WHAT IS BEING ASKED: Reproduce every line of the entries below word for word, keeping each line break where it falls.

GIVEN INFORMATION:
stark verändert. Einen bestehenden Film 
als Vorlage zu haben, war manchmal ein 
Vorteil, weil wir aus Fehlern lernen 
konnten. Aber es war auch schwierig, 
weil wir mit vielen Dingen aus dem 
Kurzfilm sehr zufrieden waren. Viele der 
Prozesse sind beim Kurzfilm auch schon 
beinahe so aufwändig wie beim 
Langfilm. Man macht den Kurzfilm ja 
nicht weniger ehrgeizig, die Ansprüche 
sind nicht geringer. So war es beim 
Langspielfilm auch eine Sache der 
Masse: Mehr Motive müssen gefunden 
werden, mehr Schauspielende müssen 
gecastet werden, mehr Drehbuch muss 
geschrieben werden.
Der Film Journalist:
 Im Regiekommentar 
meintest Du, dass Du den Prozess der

ANSWER FOR THE TASK:
stark verändert. Einen bestehenden Film 
als Vorlage zu haben, war manchmal ein 
Vorteil, weil wir aus Fehlern lernen 
konnten. Aber es war auch schwierig, 
weil wir mit vielen Dingen aus dem 
Kurzfilm sehr zufrieden waren. Viele der 
Prozesse sind beim Kurzfilm auch schon 
beinahe so aufwändig wie beim 
Langfilm. Man macht den Kurzfilm ja 
nicht weniger ehrgeizig, die Ansprüche 
sind nicht geringer. So war es beim 
Langspielfilm auch eine Sache der 
Masse: Mehr Motive müssen gefunden 
werden, mehr Schauspielende müssen 
gecastet werden, mehr Drehbuch muss 
geschrieben werden.
Der Film Journalist:
 Im Regiekommentar 
meintest Du, dass Du den Prozess der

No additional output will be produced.